In this paper, we develop a novel gate-level netlist reverse engineering tool set for assisting users with the netlist verification process, including Reverse Engineering Logic Identification and Classification (RELIC), Reverse Engineering Datapath (REBUS) and Reverse Engineering Finite State Machine (REFSM). These tools can recover the functionality of the netlist for IC trust. Specifically, RELIC helps differentiate state registers from data registers [7]. REBUS can help reconstruct the datapath in a netlist. REFSM is an automated tool that

utilizes a 3-SAT solver approach to explore and construct a FSM from a gate-level netlist [8]. The remaining of the paper is organized as follows: Detailed introduction to each tool within the tool-set will be provided in Section II to Section V. Demonstrations of the tool-set on selected netlists will be elaborated in the Section VI. Related work will be introduced in Section VII. Finally, conclusions are drawn in Section VIII.

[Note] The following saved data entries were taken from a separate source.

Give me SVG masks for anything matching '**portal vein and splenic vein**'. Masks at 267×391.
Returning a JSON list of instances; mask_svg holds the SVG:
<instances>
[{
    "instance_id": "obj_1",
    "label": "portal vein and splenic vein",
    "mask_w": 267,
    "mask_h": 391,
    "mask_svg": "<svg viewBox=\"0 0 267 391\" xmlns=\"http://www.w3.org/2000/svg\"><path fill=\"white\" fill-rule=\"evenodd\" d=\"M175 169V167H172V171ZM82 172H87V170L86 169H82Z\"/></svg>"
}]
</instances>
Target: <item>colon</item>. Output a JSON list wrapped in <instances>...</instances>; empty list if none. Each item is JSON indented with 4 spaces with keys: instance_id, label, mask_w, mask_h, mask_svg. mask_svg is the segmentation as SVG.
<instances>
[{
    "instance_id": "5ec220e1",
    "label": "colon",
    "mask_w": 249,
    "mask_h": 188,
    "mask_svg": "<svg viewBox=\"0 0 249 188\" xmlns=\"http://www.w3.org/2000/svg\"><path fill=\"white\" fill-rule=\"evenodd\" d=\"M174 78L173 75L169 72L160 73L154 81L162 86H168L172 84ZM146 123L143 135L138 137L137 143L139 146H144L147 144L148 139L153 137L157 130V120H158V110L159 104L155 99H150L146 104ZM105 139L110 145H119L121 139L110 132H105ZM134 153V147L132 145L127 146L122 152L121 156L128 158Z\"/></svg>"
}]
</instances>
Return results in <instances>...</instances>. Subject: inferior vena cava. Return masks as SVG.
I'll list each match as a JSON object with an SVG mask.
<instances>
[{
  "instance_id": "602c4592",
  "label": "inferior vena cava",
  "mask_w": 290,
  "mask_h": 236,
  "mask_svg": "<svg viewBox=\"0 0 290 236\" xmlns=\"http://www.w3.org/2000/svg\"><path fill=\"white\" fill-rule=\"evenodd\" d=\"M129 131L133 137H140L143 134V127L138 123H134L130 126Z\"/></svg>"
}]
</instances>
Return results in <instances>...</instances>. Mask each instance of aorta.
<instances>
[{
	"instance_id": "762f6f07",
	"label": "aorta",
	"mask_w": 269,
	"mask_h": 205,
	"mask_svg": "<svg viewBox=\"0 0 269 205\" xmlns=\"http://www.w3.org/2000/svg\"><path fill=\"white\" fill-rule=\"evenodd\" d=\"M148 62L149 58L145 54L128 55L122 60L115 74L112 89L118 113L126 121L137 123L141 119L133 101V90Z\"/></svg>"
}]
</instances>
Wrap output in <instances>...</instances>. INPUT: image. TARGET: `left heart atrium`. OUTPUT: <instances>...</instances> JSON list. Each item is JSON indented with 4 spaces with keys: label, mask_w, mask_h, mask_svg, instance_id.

## II. NETLIST REVERSE ENGINEERING TOOL-SET

In this section, we will present a high level description of our methods which are the cornerstones of the developed netlist reverse engineering tool-set. A graphical user interface is also constructed so that users can easily use these tools for netlist analysis. Note that the tools we developed will not automatically identify and isolate the design flaws and/or malicious logic. Instead, the tool-set can assist users in gaining insight with respect to the functionality of an arbitrary netlist. This high level understanding can then help identify hardware Trojans, backdoors, and design flaws. The working procedure of these tools will be elaborated in the following sections.

## A. RELIC

The RELIC tool is used for differentiating state registers from data registers. Given an arbitrary netlist, the RELIC tool will generate a score for each pair of wires that represents how similar their respective fan-in subgraph structures are. By using a novel graph structure matching algorithm, the RELIC tool generates possible wire pairs that have a high likelihood of either performing the same function within a replicated module or existing within the same data bus. That is, given any two signals in a netlist, the RELIC tool will attempt to match all fan-in wires of these two signals in such a way that the total similarity scores of these matchings is maximized. The whole process will run recursively until the maximized score is achieved or a preset depth has been reached to avoid infinite recursion. This matching is done using min-cost-max flow. The memoization technique is used in the RELIC algorithm to help reduce the runtime by preventing re-computation of known results.

# B. REBUS

The second tool is the REBUS tool which is used to group individual signals into buses and generate the bus-level data flow within the netlist. The REBUS tool utilizes methods similar to WordRev [5] to find potential word pairs. More specifically, the REBUS tool relies on structure similarity between signals to determine whether the given signals come from the same word. The key idea stems from the observation that internal signals within a bus have similar behaviors including similar gate functionalities, similar fan-in structures and similar controlling signals.

#### C. REFSM

The third tool is named REFSM which helps reconstruct the controlling logic of a netlist in the form of finite state machines (FSMs). The REFSM tool utilizes connectivity heuristics to find potential state registers and then employs 3-SAT solver strategies to construct the FSM from these identified state registers. For cases where submodules in a design have independent FSMs, REFSM will recover the global FSM from the flattened netlist. This FSM is the tensor product of two or more smaller FSMs. Therefore, a second step will be performed by the REFSM tool to decompose the global FSM into independent FSMs, representing the functionality of submodules.

#### III. RELIC

The main goal of reverse engineering netlist is classifying the role of each part of the netlist. The tool set begins with one broad classification of wires into two main groups: logic and data. We assume that wires can be further grouped into disjoint sets calledwords. These words are the abstracted words within the RTL (or similar higher level language used to represent circuit designs). Although detecting these words would be highly useful, the tool set settles for first finding logic wires.

# A. Motivation

Wires from the same multi-bit word will likely undergo a similar function when propagating their data through the circuit (e.g. for statement assign c = a + b;, most wires in c will have identical functions). Because CAD tools are automated and follow a protocol, similar functionality synthesizes into similar wire-gate structures. This causes the wires that comprise words to have almost identical structure. Thus it is hypothesized that to determine if two wires are part of the same word, one can simply compare their structures.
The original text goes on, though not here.